Molecular Engineering of Ion-Conducting Polymer Membranes: Synthesis, Properties, and Applications

Ion-conducting polymers (e.g., proton and hydroxide) are used as polymer electrolyte membranes, and they are a key component of electrochemical energy conversion and storage technologies such as fuel cells, electrolyzers, and flow batteries. For example, hydrogen fuel cell and water electrolyzer industry also heavily relies on Nafion for a proton-conducting membrane for decades, though it is not ideal proton-conducting membrane material for those applications.

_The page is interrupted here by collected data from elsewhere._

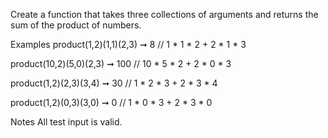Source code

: Create a function that takes three collections of arguments and returns the sum of the product of numbers.

Examples
product(1,2)(1,1)(2,3) ➞ 8
// 1 * 1 * 2 + 2 * 1 * 3

product(10,2)(5,0)(2,3) ➞ 100
// 10 * 5 * 2 + 2 * 0 * 3

product(1,2)(2,3)(3,4) ➞ 30
// 1 * 2 * 3 + 2 * 3 * 4

product(1,2)(0,3)(3,0) ➞ 0
// 1 * 0 * 3 + 2 * 3 * 0

Notes
All test input is valid.
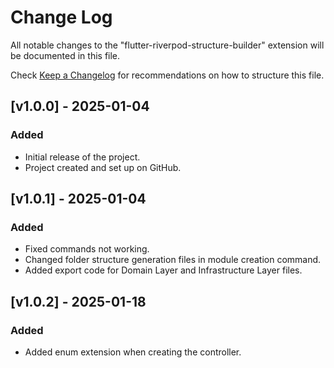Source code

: # Change Log

All notable changes to the "flutter-riverpod-structure-builder" extension will be documented in this file.

Check [Keep a Changelog](http://keepachangelog.com/) for recommendations on how to structure this file.

## [v1.0.0] - 2025-01-04
### Added
- Initial release of the project. 
- Project created and set up on GitHub.

## [v1.0.1] - 2025-01-04
### Added
- Fixed commands not working.
- Changed folder structure generation files in module creation command.
- Added export code for Domain Layer and Infrastructure Layer files.

## [v1.0.2] - 2025-01-18
### Added
- Added enum extension when creating the controller.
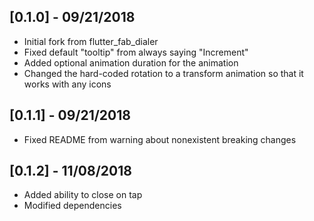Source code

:## [0.1.0] - 09/21/2018

* Initial fork from flutter_fab_dialer
* Fixed default "tooltip" from always saying "Increment"
* Added optional animation duration for the animation
* Changed the hard-coded rotation to a transform animation so that it works with any icons

## [0.1.1] - 09/21/2018

* Fixed README from warning about nonexistent breaking changes

## [0.1.2] - 11/08/2018

* Added ability to close on tap
* Modified dependencies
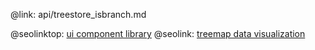 @link: api/treestore_isbranch.md

@seolinktop: [ui component library](https://webix.com)
@seolink: [treemap data visualization](https://webix.com/widget/treemap/)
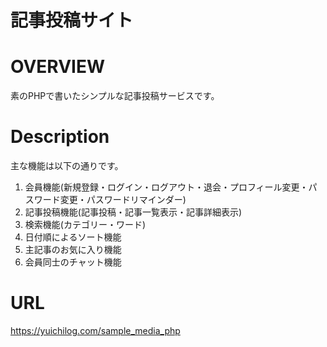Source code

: # 記事投稿サイト
# OVERVIEW
素のPHPで書いたシンプルな記事投稿サービスです。
# Description
主な機能は以下の通りです。  
1. 会員機能(新規登録・ログイン・ログアウト・退会・プロフィール変更・パスワード変更・パスワードリマインダー)  
2. 記事投稿機能(記事投稿・記事一覧表示・記事詳細表示)  
3. 検索機能(カテゴリー・ワード)  
4. 日付順によるソート機能  
5. 主記事のお気に入り機能  
6. 会員同士のチャット機能  
# URL  
https://yuichilog.com/sample_media_php
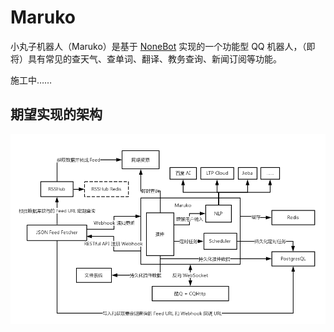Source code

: # Maruko

小丸子机器人（Maruko）是基于 [NoneBot](https://github.com/richardchien/none-bot) 实现的一个功能型 QQ 机器人，（即将）具有常见的查天气、查单词、翻译、教务查询、新闻订阅等功能。

施工中……

## 期望实现的架构

![架构](assets/架构.png)
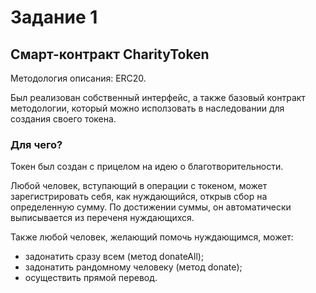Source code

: # Задание 1

## Смарт-контракт CharityToken

Методология описания: ERC20.

Был реализован собственный интерфейс, а также базовый контракт методологии, который можно исползовать в наследовании для создания своего токена.

### Для чего?

Токен был создан с прицелом на идею о благотворительности.

Любой человек, вступающий в операции с токеном, может зарегистрировать себя, как нуждающийся, открыв сбор на определенную сумму. По достижении суммы, он автоматически выписывается из переченя нуждающихся.

Также любой человек, желающий помочь нуждающимся, может:
- задонатить сразу всем (метод donateAll);
- задонатить рандомному человеку (метод donate);
- осуществить прямой перевод.
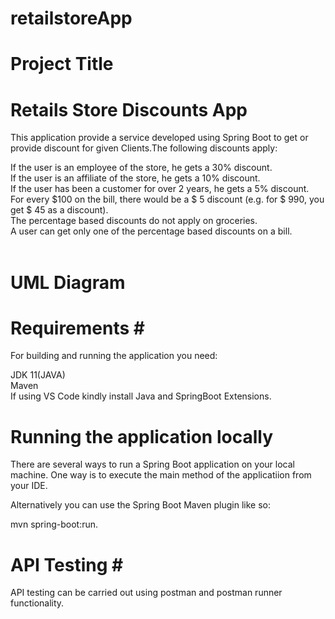 # retailstoreApp


# Project Title #

# Retails Store Discounts App #

This application provide a service developed using Spring Boot to get or provide discount for given Clients.The following discounts apply:

If the user is an employee of the store, he gets a 30% discount. <br /> 
If the user is an affiliate of the store, he gets a 10% discount. <br />
If the user has been a customer for over 2 years, he gets a 5% discount. <br />
For every $100 on the bill, there would be a $ 5 discount (e.g. for $ 990, you get $ 45 as a discount). <br />
The percentage based discounts do not apply on groceries. <br />
A user can get only one of the percentage based discounts on a bill. <br />
<br />

# UML Diagram #

# Requirements # <br />
For building and running the application you need: <br />

JDK 11(JAVA) <br />
Maven <br />
If using VS Code kindly install Java and SpringBoot Extensions.

# Running the application locally #

There are several ways to run a Spring Boot application on your local machine. One way is to execute the main method of the applicatiion from your IDE.

Alternatively you can use the Spring Boot Maven plugin like so:

mvn spring-boot:run. 

# API Testing # <br />
API testing can be carried out using postman and postman runner functionality.

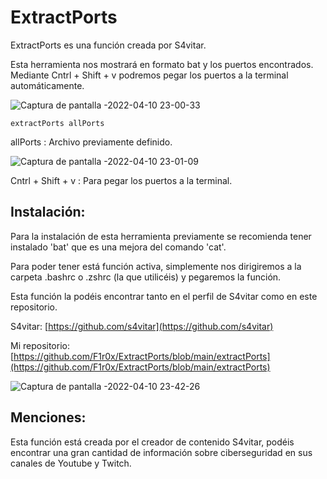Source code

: # ExtractPorts

ExtractPorts es una función creada por S4vitar.

Esta herramienta nos mostrará en formato bat y los puertos encontrados.
Mediante Cntrl + Shift + v podremos pegar los puertos a la terminal automáticamente.

![Captura de pantalla -2022-04-10 23-00-33](https://user-images.githubusercontent.com/103068924/162639641-48c8aea9-d14a-4ea2-a38b-cefa0447ffdf.png)

    extractPorts allPorts
   
 allPorts : Archivo previamente definido.
 
 ![Captura de pantalla -2022-04-10 23-01-09](https://user-images.githubusercontent.com/103068924/162639721-fab103c8-7fc9-46b7-ab9d-4536ab84a708.png)

 Cntrl + Shift + v : Para pegar los puertos a la terminal.
 
 ## Instalación:
 
 Para la instalación de esta herramienta previamente se recomienda tener instalado 'bat' que es una mejora del comando 'cat'.
 
 Para poder tener está función activa, simplemente nos dirigiremos a la carpeta .bashrc o .zshrc (la que utilicéis) y pegaremos la función.
 
 Esta función la podéis encontrar tanto en el perfil de S4vitar como en este repositorio.
 
 S4vitar: [https://github.com/s4vitar](https://github.com/s4vitar)
 
 Mi repositorio: [https://github.com/F1r0x/ExtractPorts/blob/main/extractPorts](https://github.com/F1r0x/ExtractPorts/blob/main/extractPorts)
 
 ![Captura de pantalla -2022-04-10 23-42-26](https://user-images.githubusercontent.com/103068924/162641184-dd48ed25-c547-4350-a201-de89d0d849e6.png)
 
## Menciones:

Esta función está creada por el creador de contenido S4vitar, podéis encontrar una gran cantidad de información sobre ciberseguridad en
sus canales de Youtube y Twitch.
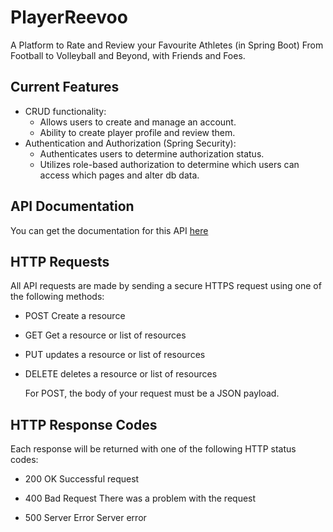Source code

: # PlayerReevoo
A Platform to Rate and Review your Favourite Athletes (in Spring Boot)
From Football to Volleyball and Beyond, with Friends and Foes.

## Current Features
* CRUD functionality:
  * Allows users to create and manage an account.
  * Ability to create player profile and review them.
* Authentication and Authorization (Spring Security):
  * Authenticates users to determine authorization status.
  * Utilizes role-based authorization to determine which users can access which pages and alter db data.
  
## API Documentation
  You can get the documentation for this API [here](https://documenter.getpostman.com/view/28804282/2s9YC1XaFJ)

## HTTP Requests
All API requests are made by sending a secure HTTPS request using one of the following methods:

* POST Create a resource

* GET Get a resource or list of resources

* PUT updates a resource or list of resources

* DELETE deletes a resource or list of resources

  For POST, the body of your request must be a JSON payload.

## HTTP Response Codes

Each response will be returned with one of the following HTTP status codes:


* 200 OK Successful request

* 400 Bad Request There was a problem with the request

* 500 Server Error Server error

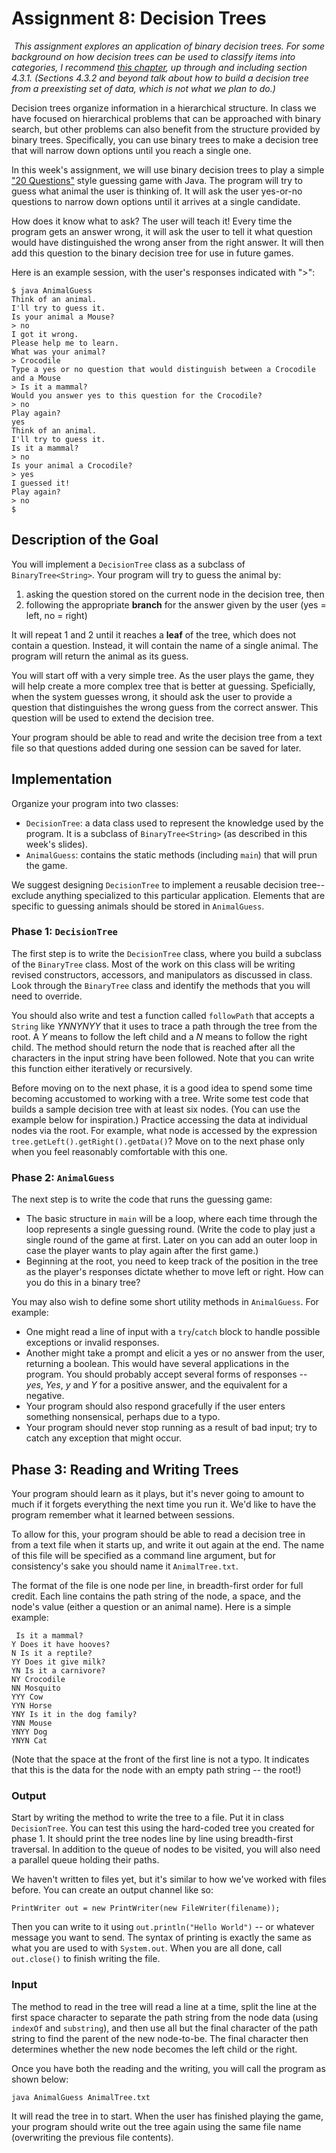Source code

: # Assignment 8: Decision Trees
​
*This assignment explores an application of binary decision trees. For some background on how decision trees can be used to classify items into categories, I recommend [this chapter](https://www-users.cse.umn.edu/~kumar001/dmbook/ch4.pdf), up through and including section 4.3.1. (Sections 4.3.2 and beyond talk about how to build a decision tree from a preexisting set of data, which is not what we plan to do.)*

Decision trees organize information in a hierarchical structure. In class we have focused on hierarchical problems that can be approached with binary search, but other problems can also benefit from the structure provided by binary trees. Specifically, you can use binary trees to make a decision tree that will narrow down options until you reach a single one.

In this week's assignment, we will use binary decision trees to play a simple ["20 Questions"](https://en.wikipedia.org/wiki/Twenty_questions) style guessing game with Java. The program will try to guess what animal the user is thinking of. It will ask the user yes-or-no questions to narrow down options until it arrives at a single candidate.

How does it know what to ask? The user will teach it! Every time the program gets an answer wrong, it will ask the user to tell it what question would have distinguished the wrong anser from the right answer. It will then add this question to the binary decision tree for use in future games.

Here is an example session, with the user's responses indicated with ">": 

    $ java AnimalGuess
    Think of an animal.
    I'll try to guess it.
    Is your animal a Mouse?
    > no
    I got it wrong.
    Please help me to learn.
    What was your animal?
    > Crocodile
    Type a yes or no question that would distinguish between a Crocodile and a Mouse
    > Is it a mammal?
    Would you answer yes to this question for the Crocodile?
    > no
    Play again?
    yes
    Think of an animal.
    I'll try to guess it.
    Is it a mammal?
    > no
    Is your animal a Crocodile?
    > yes
    I guessed it!
    Play again?
    > no
    $


## Description of the Goal

You will implement a `DecisionTree` class as a subclass of `BinaryTree<String>`. Your program will try to guess the animal by:
1. asking the question stored on the current node in the decision tree, then
2. following the appropriate **branch** for the answer given by the user (yes = left, no = right)

It will repeat 1 and 2 until it reaches a **leaf** of the tree, which does not contain a question. Instead, it will contain the name of a single animal. The program will return the animal as its guess. 

You will start off with a very simple tree. As the user plays the game, they will help create a more complex tree that is better at guessing.  Speficially, when the system guesses wrong, it should ask the user to provide a question that distinguishes the wrong guess from the correct answer. This question will be used to extend the decision tree. 

Your program should be able to read and write the decision tree from a text file so that questions added during one session can be saved for later.

## Implementation

Organize your program into two classes:
- `DecisionTree`: a data class used to represent the knowledge used by the program. It is a subclass of `BinaryTree<String>` (as described in this week's slides).
- `AnimalGuess`: contains the static methods (including `main`) that will prun the game. 

We suggest designing `DecisionTree` to implement a reusable decision tree-- exclude anything specialized to this particular application. Elements that are specific to guessing animals should be stored in `AnimalGuess`.

### Phase 1:  `DecisionTree`

The first step is to write the `DecisionTree` class, where you build a subclass of the `BinaryTree` class. Most of the work on this class will be writing revised constructors, accessors, and manipulators as discussed in class.  Look through the `BinaryTree` class and identify the methods that you will need to override.

You should also write and test a function called `followPath` that accepts a `String` like *YNNYNYY* that it uses to trace a path through the tree from the root.  A *Y* means to follow the left child and a *N* means to follow the right child.  The method should return the node that is reached after all the characters in the input string have been followed.  Note that you can write this function either iteratively or recursively.

Before moving on to the next phase, it is a good idea to spend some time becoming accustomed to working with a tree.  Write some test code that builds a sample decision tree with at least six nodes.  (You can use the example below for inspiration.)  Practice accessing the data at individual nodes via the root.  For example, what node is accessed by the expression `tree.getLeft().getRight().getData()`?  Move on to the next phase only when you feel reasonably comfortable with this one.

### Phase 2:  `AnimalGuess`

The next step is to write the code that runs the guessing game: 
- The basic structure in `main` will be a loop, where each time through the loop represents a single guessing round. (Write the code to play just a single round of the game at first.  Later on you can add an outer loop in case the player wants to play again after the first game.)
- Beginning at the root, you need to keep track of the position in the tree as the player's responses dictate whether to move left or right. How can you do this in a binary tree?

You may also wish to define some short utility methods in `AnimalGuess`. For example: 
- One might read a line of input with a `try`/`catch` block to handle possible exceptions or invalid responses. 
- Another might take a prompt and elicit a yes or no answer from the user, returning a boolean. This would have several applications in the program.  You should probably accept several forms of responses -- *yes*, *Yes*, *y* and *Y* for a positive answer, and the equivalent for a negative.  
- Your program should also respond gracefully if the user enters something nonsensical, perhaps due to a typo.  
- Your program should never stop running as a result of bad input; try to catch any exception that might occur.

## Phase 3:  Reading and Writing Trees

Your program should learn as it plays, but it's never going to amount to much if it forgets everything the next time you run it.  We'd like to have the program remember what it learned between sessions.  

To allow for this, your program should be able to read a decision tree in from a text file when it starts up, and write it out again at the end. The name of this file will be specified as a command line argument, but for consistency's sake you should name it `AnimalTree.txt`. 

The format of the file is one node per line, in breadth-first order for full credit. Each line contains the path string of the node, a space, and the node's value (either a question or an animal name). Here is a simple example:

     Is it a mammal?
    Y Does it have hooves?
    N Is it a reptile?
    YY Does it give milk?
    YN Is it a carnivore?
    NY Crocodile
    NN Mosquito
    YYY Cow
    YYN Horse
    YNY Is it in the dog family?
    YNN Mouse
    YNYY Dog
    YNYN Cat

(Note that the space at the front of the first line is not a typo.  It indicates that this is the data for the node with an empty path string -- the root!)

### Output

Start by writing the method to write the tree to a file.  Put it in class `DecisionTree`.  You can test this using the hard-coded tree you created for phase 1.  It should print the tree nodes line by line using breadth-first traversal.  In addition to the queue of nodes to be visited, you will also need a parallel queue holding their paths.  

We haven't written to files yet, but it's similar to how we've worked with files before.  You can create an output channel like so:

    PrintWriter out = new PrintWriter(new FileWriter(filename));

Then you can write to it using `out.println("Hello World")` -- or whatever message you want to send.  The syntax of printing is exactly the same as what you are used to with `System.out`.  When you are all done, call `out.close()` to finish writing the file.

### Input

The method to read in the tree will read a line at a time, split the line at the first space character to separate the path string from the node data (using `indexOf` and `substring`), and then use all but the final character of the path string to find the parent of the new node-to-be. The final character then determines whether the new node becomes the left child or the right.

Once you have both the reading and the writing, you will call the program as shown below:

    java AnimalGuess AnimalTree.txt
    
It will read the tree in to start.  When the user has finished playing the game, your program should write out the tree again using the same file name (overwriting the previous file contents).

Perfluoroalkyl substrates (PFASs), which include Nafion, have recently received significant pressure from government and environmental activist groups due to their environmental and health hazard of PFAS. Thus, the development of alternative ion-conducting polymers based on hydrocarbon polymers (mostly made of C and H) has attracted new attention within polymer society. Compared to perfluorosulfonated Nafion, hydrocarbon ion-conducting polymers can offer advantages of flexible synthetic tunability, lower gas permeability, and importantly lower production cost. However, their systematic polymer chemistry–morphology structure–property relationships are poorly understood until now.

In this presentation, we describe an overview of recent progress in the development of advanced ion-conducting (H⁺ and OH^–) polymers, key membrane properties, and their state-of-the-art performance in in real world applications of hydrogen fuel cells and water electrolyzers.